=== CONSIGNE A ===
Recopiez fidèlement le passage du texte fourni ci-dessous, de « J'ai perdu énormément » jusqu'à « débuter ma critique. » inclus.

J'ai perdu énormément d'objectivité vis à vis de ce livre. Il est malheureusement malmené, écorché, démystifié par une partie de l'élite politique, médiatique et littéraire. C'est par là que je vais débuter ma critique.


Il est extrêmement dommageable qu'une oeuvre -quelqu'elle soit- fasse office d'argument presque sacro-saint pour parler d'un auteur. L'actualité récente a même aggravé ce fait.


L'idée, chuchotée à demi-mot, d'une réédition prochaine des pamphlets à fait ressortir de le débat habituel de la séparation de l'oeuvre et l'auteur (séparation stupide mais là n'est pas le sujet). Et comme toujours avec Ferdinand nous avons eu le lot de ces "Céliniens" autoproclamés, adorant "la verve du voyage", haïssant "celle de bagatelle". C'est ce qui est bien avec le voyage, il permet de mettre en lumière les faux amateurs. En effet, aucun d'entre eux n'a l'idée d'opposer à la triplette pamphlétaire maudite "Guignol's Band", "Casse Pipe", "D'un château l'autre" ou que sais-je encore. Les plus téméraires évoqueront un vague souvenir de "Mort à crédit" mais ça n'ira jamais plus loin. Et c'est bien là le problème. Aussi extraordinaire soit cet ouvrage, il finit par occulter le reste de l'oeuvre du Docteur Destouches. Et pourtant, de son propre avis (et du mien) il ne s'agit pas là de son meilleur roman puisque son style n'était pas totalement abouti.

=== CONSIGNE B ===
Combien de lignes du listing ci-dessous contiennent la chaîne « chart » ? Donnez seulement le nombre.

=== ENTRÉES AFFICHÉES ===
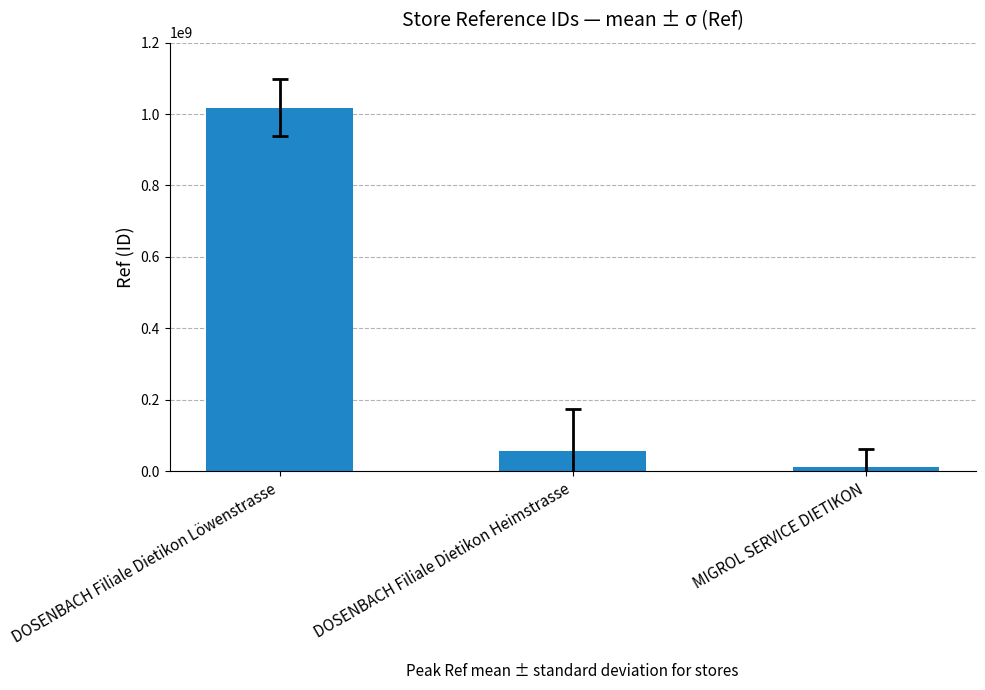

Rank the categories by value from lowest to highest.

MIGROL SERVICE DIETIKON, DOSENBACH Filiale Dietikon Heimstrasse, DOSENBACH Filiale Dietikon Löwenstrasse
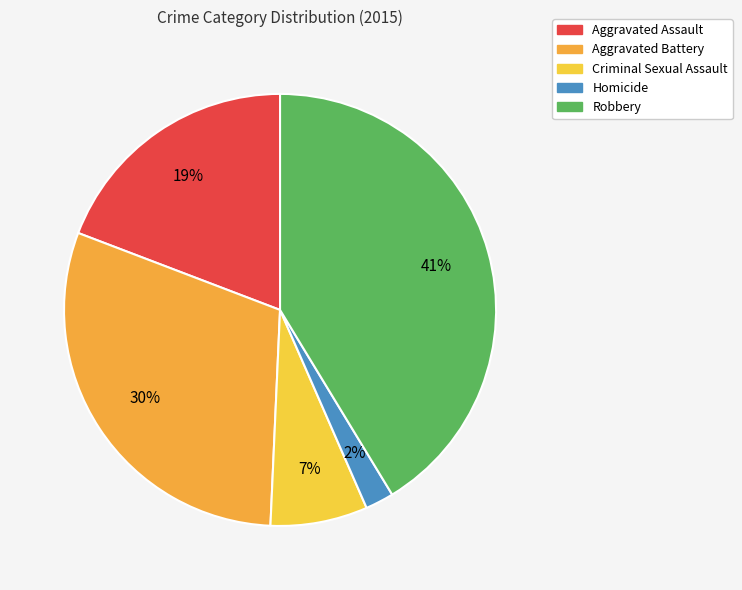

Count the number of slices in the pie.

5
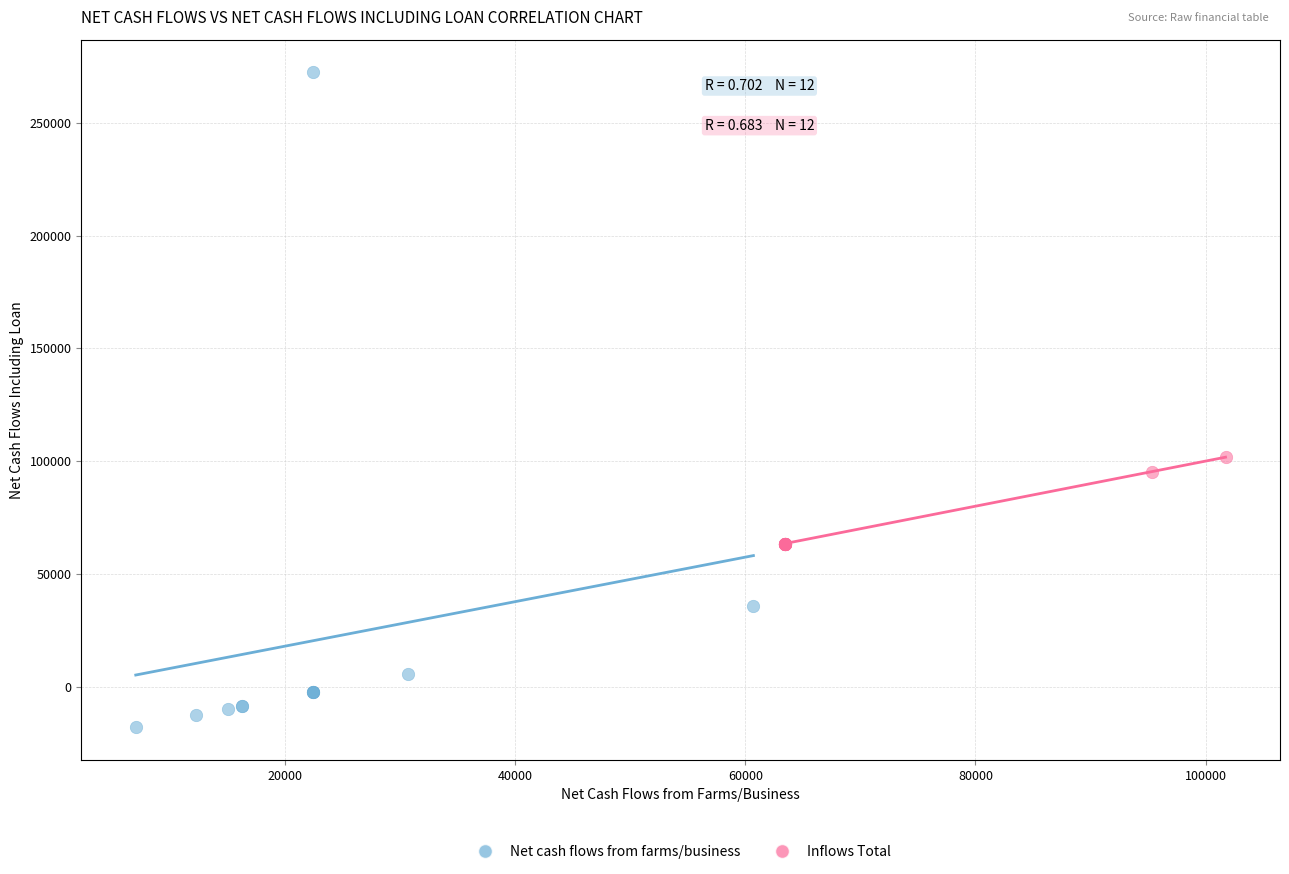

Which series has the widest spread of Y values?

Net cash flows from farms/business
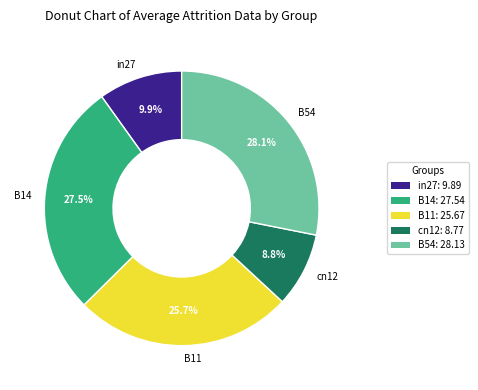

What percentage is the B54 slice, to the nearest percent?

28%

...

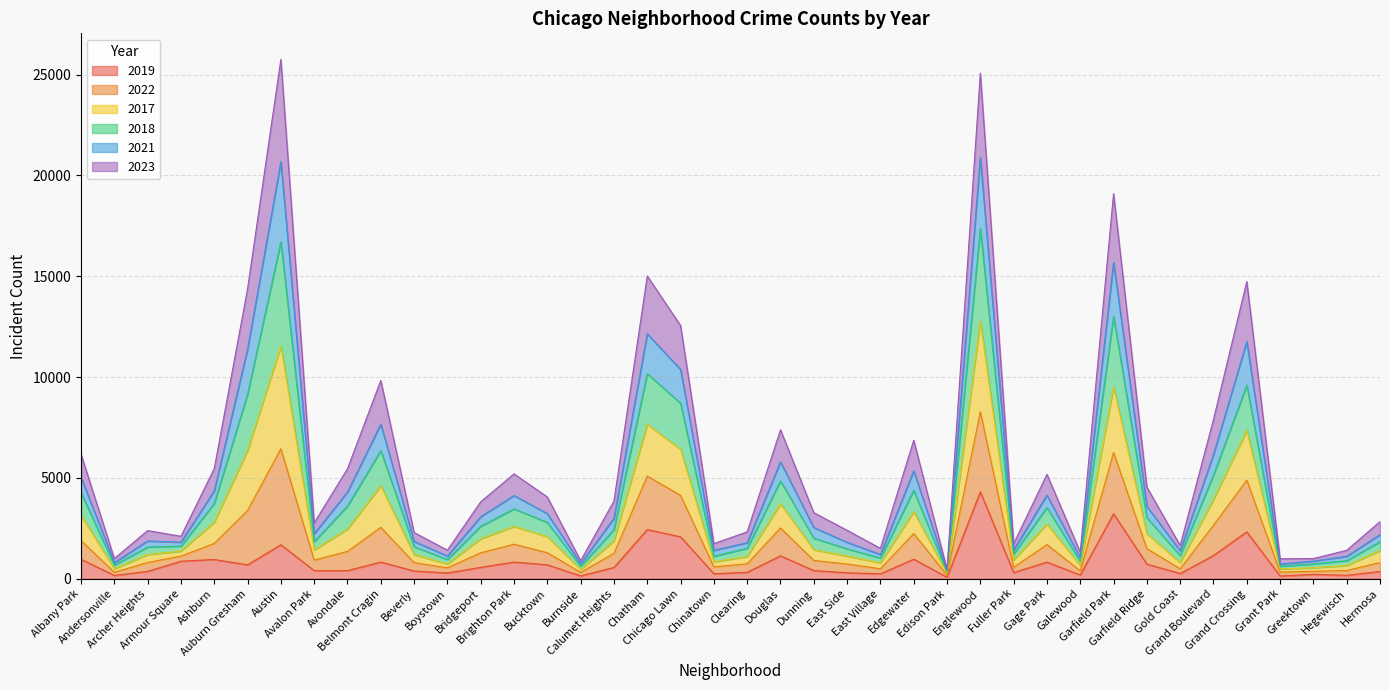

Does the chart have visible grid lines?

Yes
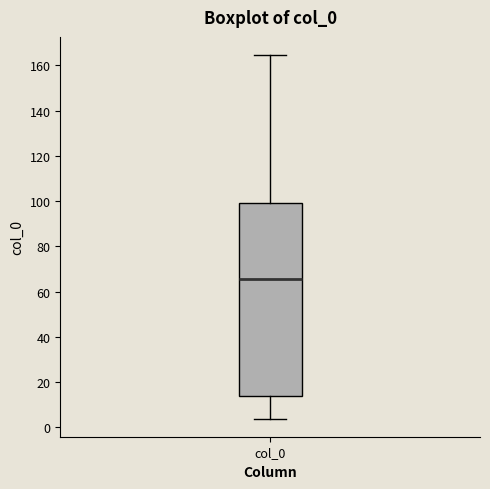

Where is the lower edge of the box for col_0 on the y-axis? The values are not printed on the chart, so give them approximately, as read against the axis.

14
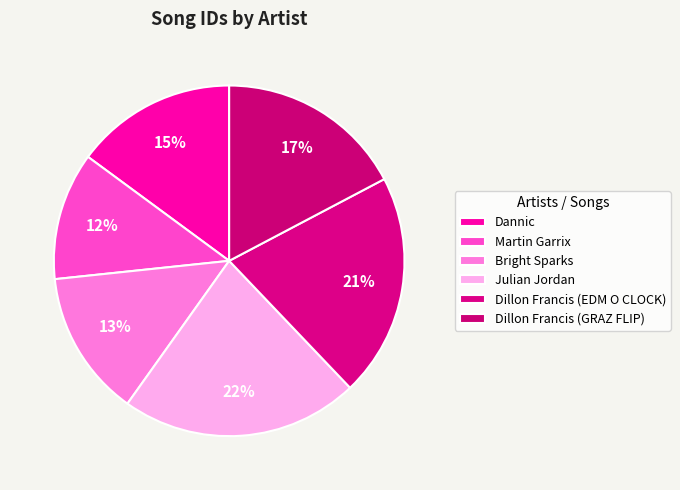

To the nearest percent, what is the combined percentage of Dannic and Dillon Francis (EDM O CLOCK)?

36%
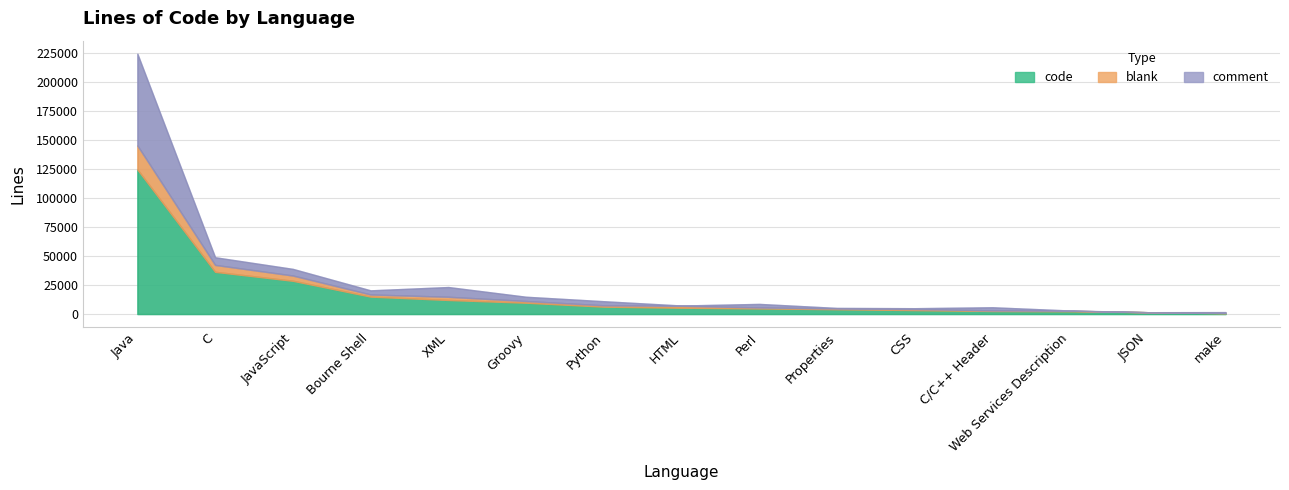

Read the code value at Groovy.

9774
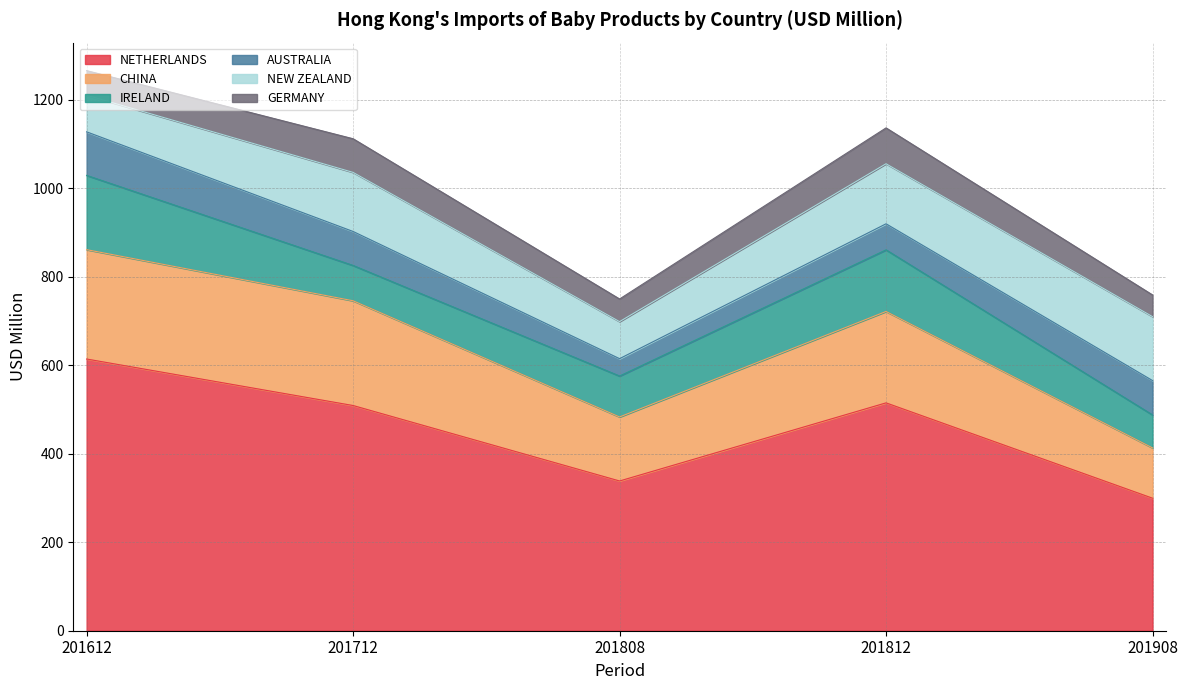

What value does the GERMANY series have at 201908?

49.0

* * *

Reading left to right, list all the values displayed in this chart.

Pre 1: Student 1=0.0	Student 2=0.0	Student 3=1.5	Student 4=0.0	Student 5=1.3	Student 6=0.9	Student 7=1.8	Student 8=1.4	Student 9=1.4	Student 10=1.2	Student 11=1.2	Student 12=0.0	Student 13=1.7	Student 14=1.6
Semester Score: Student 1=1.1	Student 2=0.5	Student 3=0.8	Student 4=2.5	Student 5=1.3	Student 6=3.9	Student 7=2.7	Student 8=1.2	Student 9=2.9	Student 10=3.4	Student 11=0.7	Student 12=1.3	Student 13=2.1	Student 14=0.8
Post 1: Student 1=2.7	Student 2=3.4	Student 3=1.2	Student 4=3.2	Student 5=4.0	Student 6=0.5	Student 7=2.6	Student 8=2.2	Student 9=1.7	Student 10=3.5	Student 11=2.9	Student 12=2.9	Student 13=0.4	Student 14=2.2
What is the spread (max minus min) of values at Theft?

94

=== RÉPONSE FINALE A ===
J'ai perdu énormément d'objectivité vis à vis de ce livre. Il est malheureusement malmené, écorché, démystifié par une partie de l'élite politique, médiatique et littéraire. C'est par là que je vais débuter ma critique.

=== RÉPONSE FINALE B ===
3